I’ll say it a million times and I will say it again: there is something to be said about finding a good third party administrator (TPA) to handle your plan.
I came across a 401(k) plan recently where there was a change of plan administrators at the very same TPA and the news administrators explained that there were several problems with the plan. The first problem was the fault of the plan sponsors by overfunding the safe harbor matching contributions since the sponsor didn’t cap employees’ salary at $245,000 (for 2011). That’s OK since a TPA may not find this error until they do the end of year compliance.

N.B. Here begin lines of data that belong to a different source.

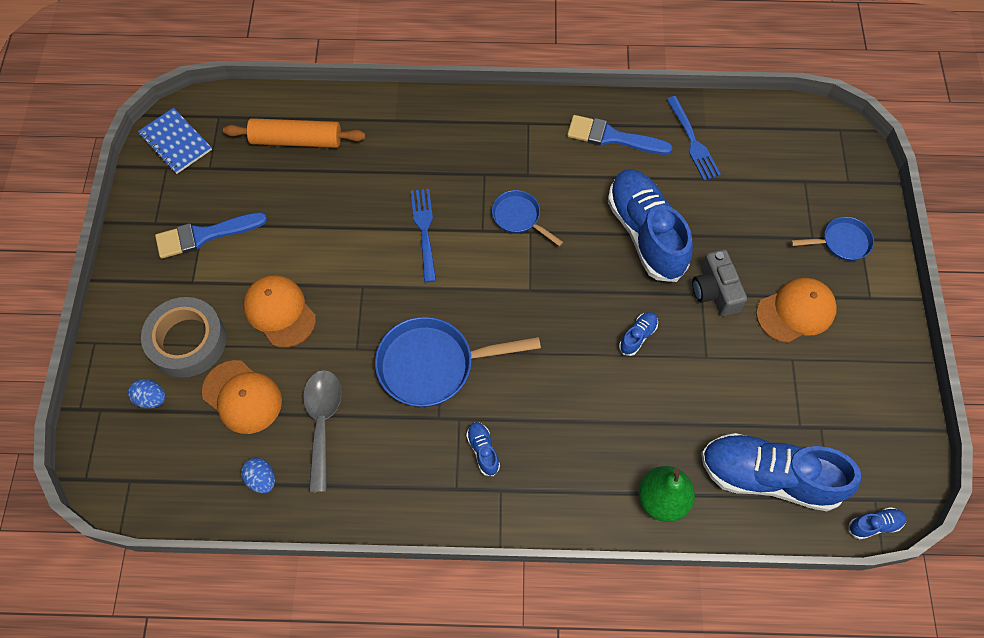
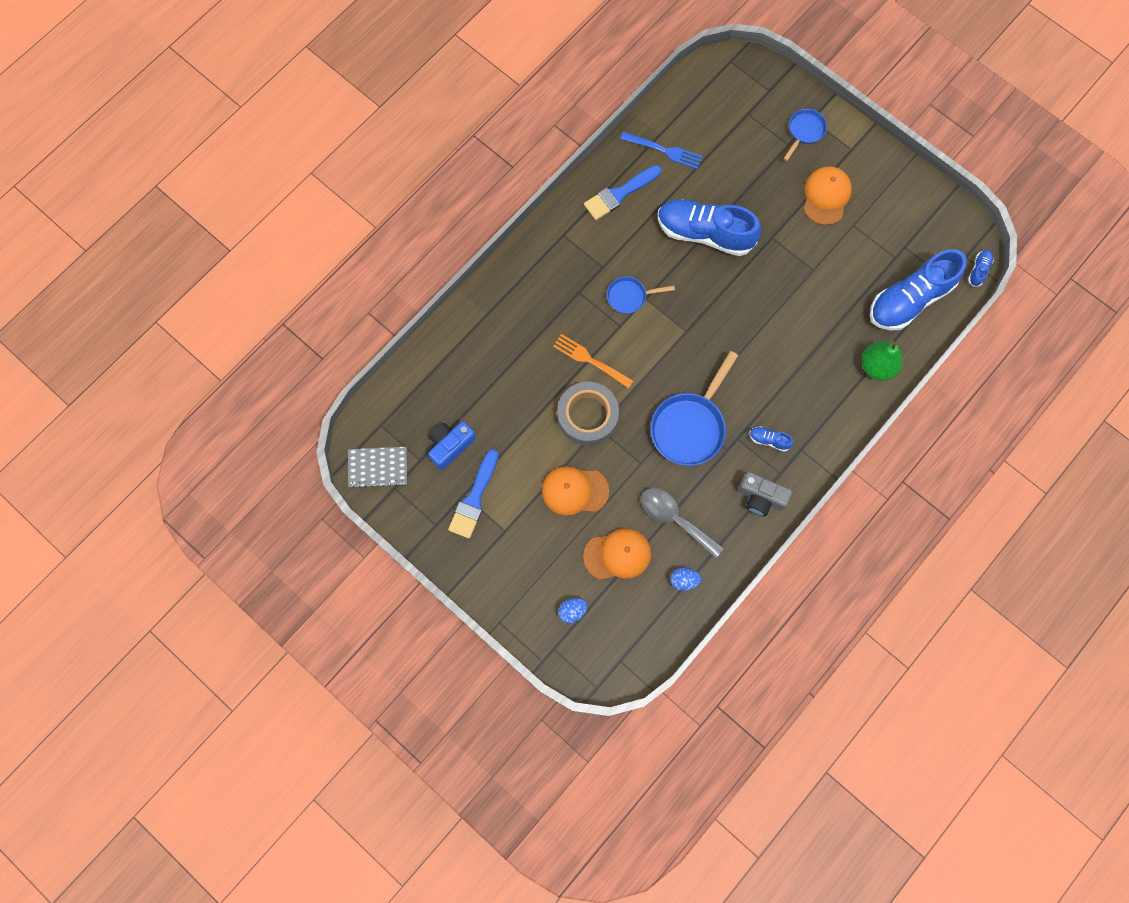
camera: 50 degrees left, 10 degrees up
(175, 142) = (378, 467): blue notebook -> grey notebook
(187, 341) = (548, 562): grey tape -> grey tape (587, 416)
(242, 181) = (450, 446): none -> blue camera
(296, 140) = (447, 388): orange rolling pin -> none
(424, 231) = (590, 360): blue fork -> orange fork
(637, 336) = (769, 296): blue shoe -> none
(715, 291) = (776, 228): grey camera -> grey camera (760, 497)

The other issue was a little more problematic. There were outstanding loans in the Plan, the kind of bad loan variety as the participants who took out the loans didn’t make a principal repayment for 5 years. These loans should have been defaulted about 4 ¾ years ago. The TPA’s contention is that they had asked the plan sponsor about the loans every now and then and never heard back. This isn’t about asking for the DVD you loaned your friend, this is about a transaction that threatens the tax qualification of a retirement plan and one of the TPA’s main jobs is to help administer the plan in a way to maintain its tax qualification. To think this went on for 4 years until a competent administrator started to handle the plan is both amazing and alarming.
Again, the difference between a good and bad TPA isn’t just competence, it’s about pro-active vs. re-active. It’s about asking the right questions and getting the right answers.